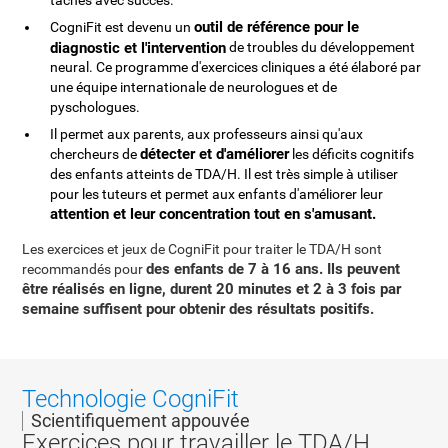
tâches avec succès.
outil de référence pour le
CogniFit est devenu un
diagnostic et l'intervention
de troubles du développement
neural. Ce programme d'exercices cliniques a été élaboré par
une équipe internationale de neurologues et de
pyschologues.
Il permet aux parents, aux professeurs ainsi qu'aux
détecter et d'améliorer
chercheurs de
les déficits cognitifs
des enfants atteints de TDA/H. Il est très simple à utiliser
pour les tuteurs et permet aux enfants d'améliorer leur
attention et leur concentration tout en s'amusant.
Les exercices et jeux de CogniFit pour traiter le TDA/H sont
des enfants de 7 à 16 ans. Ils peuvent
recommandés pour
être réalisés en ligne, durent 20 minutes et 2 à 3 fois par
semaine suffisent pour obtenir des résultats positifs.
Technologie CogniFit
Scientifiquement appouvée
Exercices pour travailler le TDA/H.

◆ YOUR GOAL
Give the data again word for word, without pictures.

◆ TASK RESPONSE
tâches avec succès.
outil de référence pour le
CogniFit est devenu un
diagnostic et l'intervention
de troubles du développement
neural. Ce programme d'exercices cliniques a été élaboré par
une équipe internationale de neurologues et de
pyschologues.
Il permet aux parents, aux professeurs ainsi qu'aux
détecter et d'améliorer
chercheurs de
les déficits cognitifs
des enfants atteints de TDA/H. Il est très simple à utiliser
pour les tuteurs et permet aux enfants d'améliorer leur
attention et leur concentration tout en s'amusant.
Les exercices et jeux de CogniFit pour traiter le TDA/H sont
des enfants de 7 à 16 ans. Ils peuvent
recommandés pour
être réalisés en ligne, durent 20 minutes et 2 à 3 fois par
semaine suffisent pour obtenir des résultats positifs.
Technologie CogniFit
Scientifiquement appouvée
Exercices pour travailler le TDA/H.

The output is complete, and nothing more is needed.